Wetenschap
1. textuur: Dit verwijst naar de grootte, vorm en opstelling van de minerale kristallen in het rots.
* kristallijne textuur: Rotsen met zichtbare kristallen worden phaneritic genoemd (bijv. Graniet).
* Fijnkorrelige textuur: Rotsen met kristallen die te klein zijn om met het blote oog te zien, worden aphanitic genoemd (bijv. Basalt).
* porfyritische textuur: Rotsen met grote kristallen ingebed in een fijnkorrelige matrix worden porphyritic genoemd (bijv. Porphyry).
* Glassige textuur: Rotsen die zo snel afkoelden dat kristallen geen tijd hadden om te vormen, hebben een glazige textuur (bijv. Obsidiaan).
2. Minerale samenstelling: Dit verwijst naar de specifieke mineralen die aanwezig zijn in de rots. Verschillende mineralen vormen zich onder verschillende omstandigheden (temperatuur, druk, chemische samenstelling) en kunnen de oorsprong van het gesteente aangeven.

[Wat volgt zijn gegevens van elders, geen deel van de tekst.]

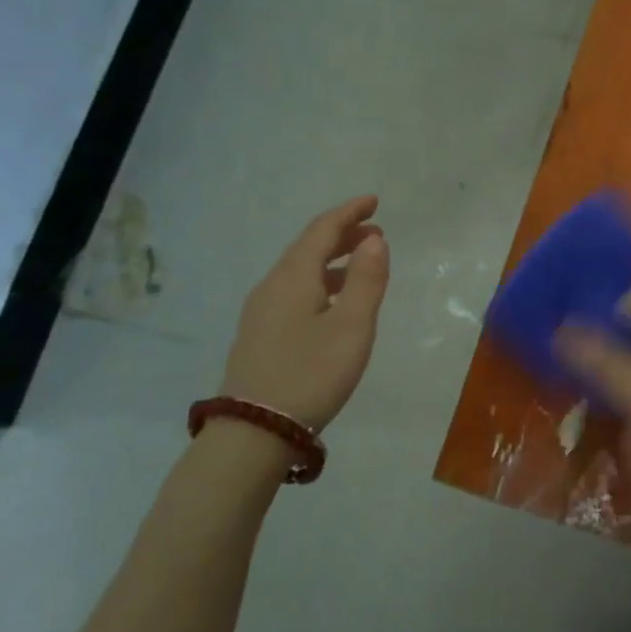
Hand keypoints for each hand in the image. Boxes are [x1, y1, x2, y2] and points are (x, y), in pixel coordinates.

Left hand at [220, 197, 390, 431]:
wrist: (256, 430)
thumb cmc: (312, 373)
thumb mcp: (352, 327)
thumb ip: (366, 280)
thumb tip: (374, 240)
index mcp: (293, 278)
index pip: (321, 231)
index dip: (349, 212)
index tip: (374, 201)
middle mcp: (272, 286)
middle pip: (307, 248)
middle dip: (342, 234)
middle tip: (375, 231)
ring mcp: (261, 311)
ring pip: (299, 271)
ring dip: (332, 260)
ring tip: (361, 263)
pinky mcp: (261, 334)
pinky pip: (294, 291)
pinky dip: (320, 281)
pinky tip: (334, 300)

* felsic: Rotsen rijk aan silica en bevattende mineralen zoals kwarts, veldspaat en mica (bijv. Graniet).
* mafic: Rotsen met een lager silica -gehalte en bevattende mineralen zoals pyroxeen, olivijn en plagioclase veldspaat (bijv. Basalt).
* Ultramafic: Rotsen met een zeer laag silica -gehalte en gedomineerd door mineralen zoals olivine en pyroxeen (bijv. Peridotiet).
Deze twee kenmerken, textuur en minerale samenstelling, bieden een raamwerk voor het begrijpen van de grote verscheidenheid aan stollingsgesteenten.